> _QUOTED PASSAGE_:
___

Articles Tagged with Exchange Traded Funds

InvestmentNews is reporting that according to sources in the know, the Securities and Exchange Commission is trying to figure out whether currency traders at the biggest banks fixed benchmark foreign-exchange rates and distorted the process for exchange-traded funds and options. The regulator, which oversees the options and ETFs involved with the rates, joins the ongoing US and European regulatory investigations into possible currency market manipulation. Also probing the matter is the Commodity Futures Trading Commission, the Federal Reserve, the US Justice Department, New York’s lead banking regulator, and the Office of the Comptroller of the Currency.

European and US authorities have talked to at least 12 banks as they look into allegations reported by Bloomberg News last year accusing dealers of saying they shared data about client orders to manipulate currency benchmark spot rates. Options and other derivatives comprise over 50% of the $5.3 trillion/day foreign exchange market, with the remaining consisting of spot transactions.

In London today, with the Bank of England’s governor, Mark J. Carney talked to lawmakers about concerns that banking officials might have known about and tolerated currency market manipulation. Independent directors are currently conducting a review. Carney testified in front of the Treasury Select Committee.

In a recent securities case, manager BlackRock is accused of self-dealing and pilfering from iShares exchange-traded funds’ securities lending revenues. The plaintiffs are pension funds Plumbers and Pipefitters Local No. 572 Pension Fund of Nashville and Laborers’ Local 265 Pension Fund of Cincinnati. They contend that a number of the iShares ETFs put money towards compensation that was “grossly excessive” to pay agents, including those with affiliations to the funds. iShares Chairman Michael Latham and BlackRock President Robert Kapito are also defendants.

The plaintiffs contend that BlackRock’s iShares ETFs violated fiduciary duties and created an fee structure was excessive in order to avail of returns from securities lending that should have been paid to investors. They believe that iShares ETFs and officials at Blackrock perpetuated a scam that allowed them to get their hands on at minimum 40% of revenues from securities lending at cost to investors.

However, BlackRock, which is the largest ETF manager, is arguing that the securities case is without merit. The company claims that its program for securities lending has generated returns that exceed the average to ETF shareholders and it believes that its lending policies shouldn’t be compared with others in its field. BlackRock has pointed out that while it has profited from the program, investors do get their high returns “over time.” It intends to fight the ETF lawsuit.

According to Securities and Exchange Commission Division of Investment Management Director Norm Champ, consideration is being given toward how the 1940 Investment Advisers Act might be applicable to private fund advisors. Champ spoke at an American Law Institute-Continuing Legal Education Group in New York earlier this month.

One reason for this closer scrutiny is that because of the Dodd-Frank Act, advisers to certain private funds that previously didn’t have to must now register with the SEC. Currently, about 40% of SEC-registered advisors work with private funds. Hence, noted Champ, the need to view our regulatory framework from a wider perspective and “how that fits” with these advisors.

It was just recently that the division began taking a more risk-based approach toward how it determines which regulator initiatives are priority. This means that before starting a project, the way it might impact capital formation, investors, regulated entities, and the needed resources are taken into consideration. Champ said that the issue of whether/not to apply the Investment Advisers Act to private fund advisers is up for consideration as a priority. (He made clear that the remarks he made at the event are his own and don’t necessarily reflect that of his employer.)

___

> _DATA FOR ANALYSIS_:
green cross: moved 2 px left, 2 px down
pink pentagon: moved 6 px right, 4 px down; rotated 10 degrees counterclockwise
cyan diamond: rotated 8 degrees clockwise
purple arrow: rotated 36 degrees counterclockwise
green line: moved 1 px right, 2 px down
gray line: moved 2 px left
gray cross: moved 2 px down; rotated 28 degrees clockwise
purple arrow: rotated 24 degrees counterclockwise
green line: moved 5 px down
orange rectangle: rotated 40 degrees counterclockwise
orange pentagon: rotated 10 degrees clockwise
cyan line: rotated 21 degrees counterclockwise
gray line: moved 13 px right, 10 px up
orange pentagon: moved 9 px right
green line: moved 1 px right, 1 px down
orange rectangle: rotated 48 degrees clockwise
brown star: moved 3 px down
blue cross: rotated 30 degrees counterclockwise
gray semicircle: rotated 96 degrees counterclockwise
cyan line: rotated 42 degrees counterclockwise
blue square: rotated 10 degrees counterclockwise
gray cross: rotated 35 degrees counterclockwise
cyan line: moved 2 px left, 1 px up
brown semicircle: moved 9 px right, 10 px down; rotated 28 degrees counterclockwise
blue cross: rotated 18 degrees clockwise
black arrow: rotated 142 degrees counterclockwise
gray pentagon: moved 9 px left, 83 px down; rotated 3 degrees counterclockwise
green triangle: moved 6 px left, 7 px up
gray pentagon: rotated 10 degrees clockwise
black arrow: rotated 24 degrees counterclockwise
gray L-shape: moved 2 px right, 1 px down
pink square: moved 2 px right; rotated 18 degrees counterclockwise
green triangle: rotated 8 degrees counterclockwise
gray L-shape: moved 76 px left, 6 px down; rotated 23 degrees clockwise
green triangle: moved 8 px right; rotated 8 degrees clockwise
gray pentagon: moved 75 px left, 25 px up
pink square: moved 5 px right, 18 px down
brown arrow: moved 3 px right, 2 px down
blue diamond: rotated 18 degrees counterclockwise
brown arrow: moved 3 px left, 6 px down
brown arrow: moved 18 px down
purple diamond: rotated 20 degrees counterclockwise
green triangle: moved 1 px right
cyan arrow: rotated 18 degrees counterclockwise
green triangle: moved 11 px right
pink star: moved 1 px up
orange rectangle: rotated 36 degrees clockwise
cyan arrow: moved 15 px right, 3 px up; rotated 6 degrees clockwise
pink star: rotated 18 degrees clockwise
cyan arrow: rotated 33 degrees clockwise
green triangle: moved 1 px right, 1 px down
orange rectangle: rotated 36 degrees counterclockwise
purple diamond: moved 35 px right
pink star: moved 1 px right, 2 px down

___

> _TASK ITEM_: Copy the ETF article from "The plaintiffs contend" through "the ETF lawsuit.", substituting "fund shareholders" for "investors".

> _WRITTEN REPLY_:
The plaintiffs contend that BlackRock’s iShares ETFs violated fiduciary duties and created an fee structure was excessive in order to avail of returns from securities lending that should have been paid to fund shareholders. They believe that iShares ETFs and officials at Blackrock perpetuated a scam that allowed them to get their hands on at minimum 40% of revenues from securities lending at cost to fund shareholders.

However, BlackRock, which is the largest ETF manager, is arguing that the securities case is without merit. The company claims that its program for securities lending has generated returns that exceed the average to ETF shareholders and it believes that its lending policies shouldn’t be compared with others in its field. BlackRock has pointed out that while it has profited from the program, fund shareholders do get their high returns “over time.” It intends to fight the ETF lawsuit.